In Europe, the UK continues to be the worst affected country in terms of deaths: at least 80. There are some suggestions that the resumption of school is leading to a new increase in cases. The health care system continues to show signs of severe strain which appears to have resulted in deaths of individuals who did not have the new H1N1 virus but who did not receive adequate care due to misdiagnosis over the phone.Germany continues to report large numbers of cases, over 19,000, but no deaths.
There have been anecdotal reports of very rapid progression of disease, onset of symptoms to death within 72 hours, both in India and the United States. Whether this represents a different, more severe strain of H1N1 is unknown at this time. But, given the significance of such an event, this possibility should be given careful consideration.
There have been over 3,590 deaths reported due to the new H1N1 virus. However, several countries appear to have stopped reporting their deaths. Brazil has not offiically reported any deaths since last week, when the total was 657. The United States has officially announced that it will no longer count H1N1 deaths. Thus, the true total number of deaths due to the pandemic virus is becoming increasingly difficult to discover.
In North America, the number of new cases appear to be exploding in the United States and Mexico. It is less clear what is happening in Canada. The vast majority of the new cases in the US are associated with the opening of school. At least 15 children, and likely more, have already died as result of going to school and getting infected with the new H1N1. At least two university students have already died. Emergency rooms are starting to be overwhelmed in some hospitals, especially in the South. Increasing concern is being expressed regarding the capacity of ICUs to handle the influx of new cases.

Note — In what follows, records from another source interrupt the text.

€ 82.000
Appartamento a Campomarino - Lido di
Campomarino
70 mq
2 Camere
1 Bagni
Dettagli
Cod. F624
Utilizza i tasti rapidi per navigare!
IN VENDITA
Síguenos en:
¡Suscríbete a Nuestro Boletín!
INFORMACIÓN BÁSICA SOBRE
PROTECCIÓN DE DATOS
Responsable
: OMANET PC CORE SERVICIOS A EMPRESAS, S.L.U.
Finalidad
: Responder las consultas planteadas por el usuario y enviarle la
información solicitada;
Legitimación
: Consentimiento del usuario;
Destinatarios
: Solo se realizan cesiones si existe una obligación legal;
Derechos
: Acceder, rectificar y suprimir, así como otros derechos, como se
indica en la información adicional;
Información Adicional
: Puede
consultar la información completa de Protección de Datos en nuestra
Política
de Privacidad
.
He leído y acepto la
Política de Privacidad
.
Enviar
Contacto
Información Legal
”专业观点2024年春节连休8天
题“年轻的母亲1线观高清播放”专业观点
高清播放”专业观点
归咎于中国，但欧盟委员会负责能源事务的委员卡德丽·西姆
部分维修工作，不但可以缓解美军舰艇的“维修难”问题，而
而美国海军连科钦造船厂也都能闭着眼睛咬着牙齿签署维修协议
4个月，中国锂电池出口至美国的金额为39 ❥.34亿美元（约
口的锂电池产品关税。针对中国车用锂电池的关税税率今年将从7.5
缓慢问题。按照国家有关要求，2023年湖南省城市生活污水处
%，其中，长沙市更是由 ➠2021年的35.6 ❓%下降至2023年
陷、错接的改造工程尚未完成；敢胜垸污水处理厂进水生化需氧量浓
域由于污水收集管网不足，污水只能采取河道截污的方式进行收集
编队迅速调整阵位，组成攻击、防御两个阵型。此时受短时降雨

In the Southern Hemisphere, fewer new cases have been reported, although new deaths continue to occur. It is worth noting that during the 1918 pandemic, countries in the Southern Hemisphere experienced their biggest impact during their summer, at the same time that countries in the Northern Hemisphere were experiencing their Fall/Winter.
In Europe, deaths have been reported in more countries. However, countries that had reported large numbers of deaths, the UK and Spain, are reporting few or no additional deaths.
In Asia, India now has reported the greatest numbers of deaths: at least 188. The number of cases and deaths continue to increase rapidly there. Other countries in Asia that had been reporting large numbers of cases, such as Malaysia and Thailand, no longer appear to report all of their deaths. The Indonesian government has apparently decided not to report more than a fraction of their deaths. The Chinese government still does not report any deaths on the mainland, but acknowledges that the situation is “grim”.
Some vaccine is likely to become available in the next few weeks, although it is not clear how much. It is likely that only a small percent of the world’s population will receive vaccine before they are infected with the new H1N1 virus.